In 1930 he designed the first ski jumping hill in Beuil. Because of his expertise, he was made the first commander and captain of the newly founded French mountain warfare school École de Haute Montagne (EHM) in Chamonix in 1932. The school was founded for the special training of the ski reconnaissance platoons, which were founded in 1930. During his time at the EHM, he created new techniques of ski warfare, methods of training, and clothing for mountain warfare. He recruited Pierre Dalloz, an engineer who supported his drawings of detailed alpine maps after 1941. During World War II while active with the French Resistance he was captured in Nice by the German Gestapo. He was transferred to the concentration camp Natzweiler-Struthof where he was killed.

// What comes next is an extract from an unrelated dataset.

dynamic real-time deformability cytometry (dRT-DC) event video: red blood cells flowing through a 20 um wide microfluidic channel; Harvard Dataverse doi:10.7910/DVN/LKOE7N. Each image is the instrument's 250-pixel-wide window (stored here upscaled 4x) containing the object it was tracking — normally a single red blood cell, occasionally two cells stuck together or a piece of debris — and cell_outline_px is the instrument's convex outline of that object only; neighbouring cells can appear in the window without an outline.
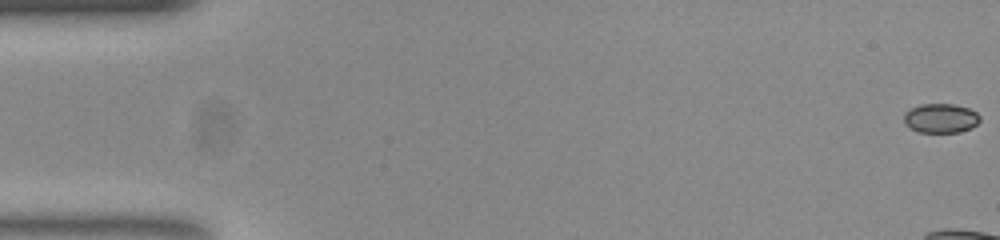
{"species": "common noctule bat (a hibernating species)", "species_latin": "Nyctalus noctula", "temperature_condition": "room temperature", "stored_images_in_passage": 15, "camera_frame_rate_fps": 3000, "um_per_image_px": 0.085, "animal": {"sex": "female", "body_mass_g": 23.0, "forearm_length_mm": 53.4}, "frame": {"image": 1, "passage_image": 1, "time_ms": 0.0, "image_size_px": [1000, 240], "cell_outline_px": [[980, 120], [972, 128], [960, 132], [920, 132], [904, 124], [904, 112], [920, 104], [952, 104], [968, 108], [976, 112], [980, 116]], "centroid_in_image_um": [79.96, 10.05], "position_along_channel_um": 5.0, "area_um2": 12.95}}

In his hometown, his name is listed on a war memorial and a boulevard is named after him: Boulevard Marcel-Pourchier.

== Bibliography ==
- Marcel Pourchier, Edouard Frendo: La Technique de l'Alpinisme, Arthaud, 1943.
- J.-P. Martin: Jusqu’au bout du devoir . Le Lieutenant-Colonel Marcel POURCHIER, in Les Cahiers des Troupes de Montagne, No. 17, June 1999, pp. 30–38.
- Pierre Dalloz: Vérités sur le drame du Vercors, Paris, 1979, Chap. 3.